Una adecuada comunicación familiar supondrá un mayor bienestar psicosocial de nuestros hijos y contribuirá muy positivamente en la formación de su autoconcepto y autoestima. Las relaciones que establezcamos con ellos nos ayudarán a redefinir los roles paterno-filiales dentro de la familia.
¿Cómo podemos conseguirlo?
- Al comunicarnos con ellos es necesario que sientan nuestro cariño, mirarlos a los ojos, dedicarles tiempo de calidad. Demostrar interés por todo aquello que nos explican y mostrar empatía hacia lo que dicen y sienten. Repetirles a diario lo maravilloso que es tenerlos en nuestra vida, lo orgulloso que nos sentimos con cada uno de sus progresos.
- Abramos canales de comunicación que mimen, que protejan, que calmen. Busquemos momentos para conversar sin prisas, para rectificar positivamente, para conseguir una comunicación fluida teniendo en cuenta las inquietudes, preocupaciones o dudas que tengan nuestros pequeños.
- Respetemos el espacio de intimidad que necesitan, sus ritmos vitales, reforcemos su papel dentro de la familia dándoles protagonismo. Escuchemos sus opiniones con interés y potenciemos que tomen decisiones.
- Tengamos muy presente que comunicarse no es imponer, suponer o chantajear. Es compartir aquello que nos pasa, sentimos o necesitamos con mucho respeto, evitando las interrupciones, los tonos sarcásticos y los dobles sentidos.
- Nuestros hijos necesitan sentir que comprendemos lo que sienten, que validamos sus emociones y los escuchamos desde el corazón. Que les dedicamos tiempo para que puedan expresar y compartir con nosotros todo aquello que les recorre por dentro ampliando y fortaleciendo nuestros vínculos.
- No olvidemos que la comunicación afectiva y efectiva empodera, alienta a nuestros hijos a ser valientes, a esforzarse, a creer en ellos mismos. Que ayuda a nuestros hijos a sentirse amados y valorados.
- Llenemos nuestras conversaciones de un lenguaje positivo, de palabras que entiendan, que regalen oportunidades, que acompañen los miedos.
- Escuchemos sin interrumpir, interpretar o anticiparnos a los acontecimientos buscando el momento adecuado para hablar.
- Eliminemos de nuestros diálogos las frases autoritarias, los juicios de valores, sermones o comparaciones.
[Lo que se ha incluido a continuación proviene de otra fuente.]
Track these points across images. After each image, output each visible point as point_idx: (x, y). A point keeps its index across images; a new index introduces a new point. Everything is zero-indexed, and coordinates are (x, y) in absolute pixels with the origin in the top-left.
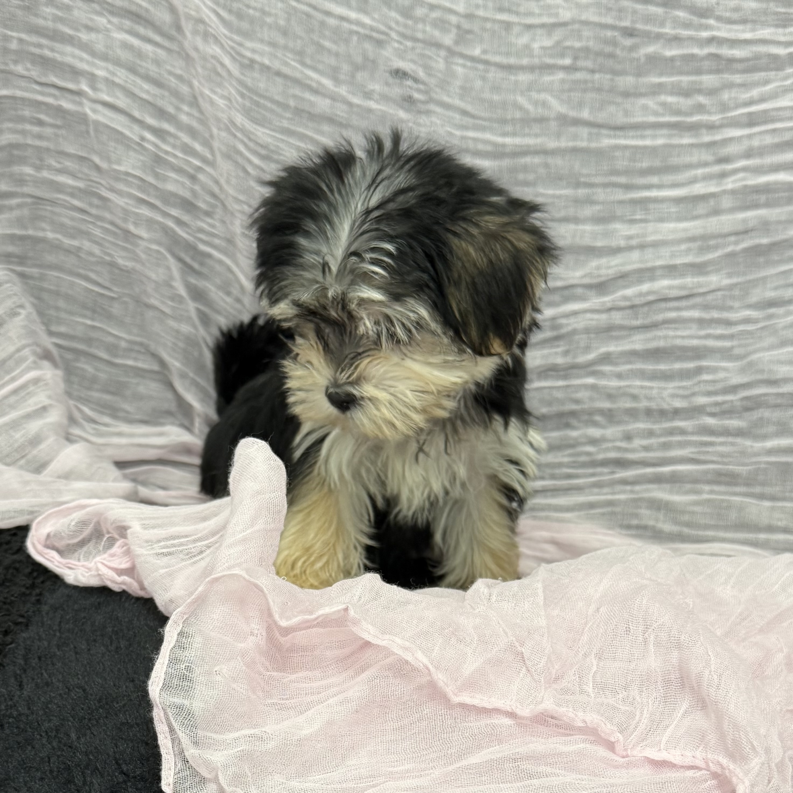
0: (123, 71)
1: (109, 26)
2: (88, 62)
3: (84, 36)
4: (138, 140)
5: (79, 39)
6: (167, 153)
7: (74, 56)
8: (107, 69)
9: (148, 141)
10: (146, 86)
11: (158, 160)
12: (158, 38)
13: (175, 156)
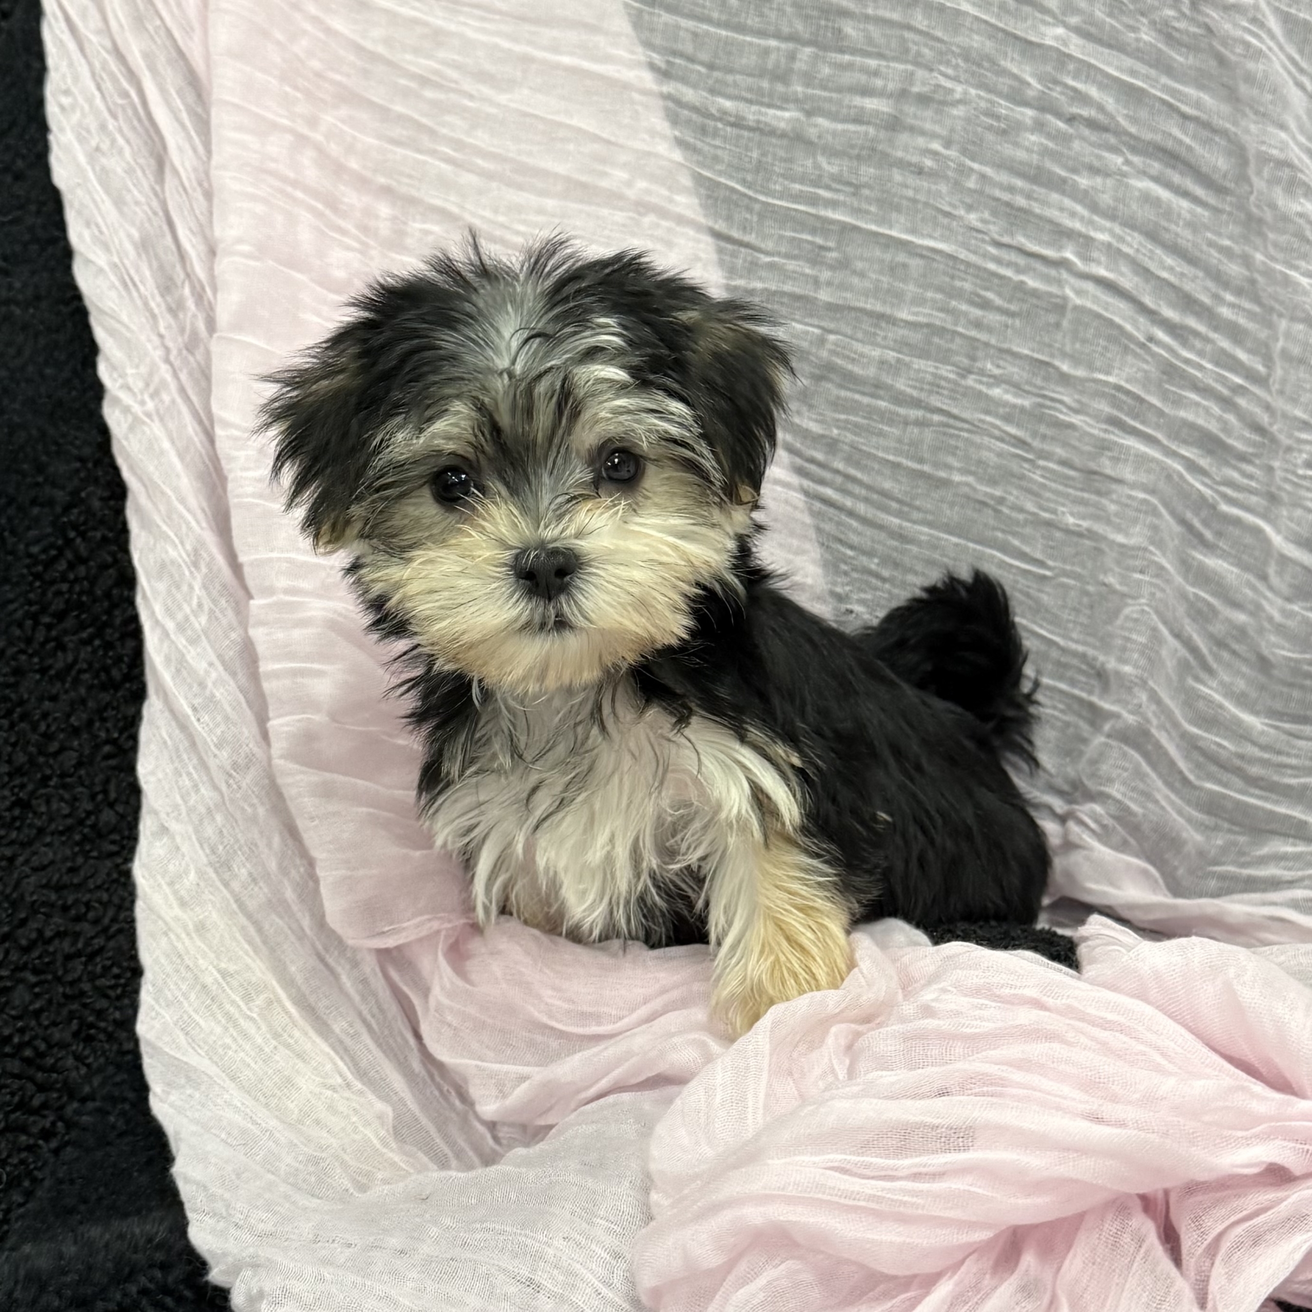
0: (1136, 234)
1: (1125, 168)
2: (1082, 219)
3: (1083, 181)
4: (1142, 339)
5: (1075, 184)
6: (1187, 361)
7: (1062, 209)
8: (1111, 232)
9: (1158, 343)
10: (1169, 261)
11: (1170, 372)
12: (1200, 192)
13: (1200, 368)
Los gritos que ensordecen, que rompen vínculos, que asustan, humillan y llenan de impotencia.
- Pidamos perdón cuando nos equivoquemos, escuchemos sin interrupciones, descifremos los silencios que tanto explican.
- Busquemos maneras creativas de resolver los conflictos. Consensuemos posibles soluciones para que estas sean satisfactorias para ambos lados.
- Aceptemos que nuestros hijos puedan tener gustos y opiniones diferentes a las nuestras, que vean la vida desde otro prisma, que quieran sentirse libres.
- Aprendamos a serenarnos antes de hablar, a tomar distancia cuando lo necesitemos, a hablar con voz serena y sosegada siendo muy conscientes de nuestros gestos.
- Entrenémoslos a dialogar, a pensar antes de actuar, a pedir perdón o perdonar. A comunicarse sin hablar con gestos, miradas, caricias y abrazos que expresen todo los que les recorre por dentro. Eduquémoslos a expresar la fragilidad, la rabia o la frustración.
Recordemos siempre que nuestro peor problema de comunicación es que no escuchamos para entender, escuchamos para contestar. Hagamos de la comunicación la mejor herramienta educativa para educar desde el amor y la comprensión.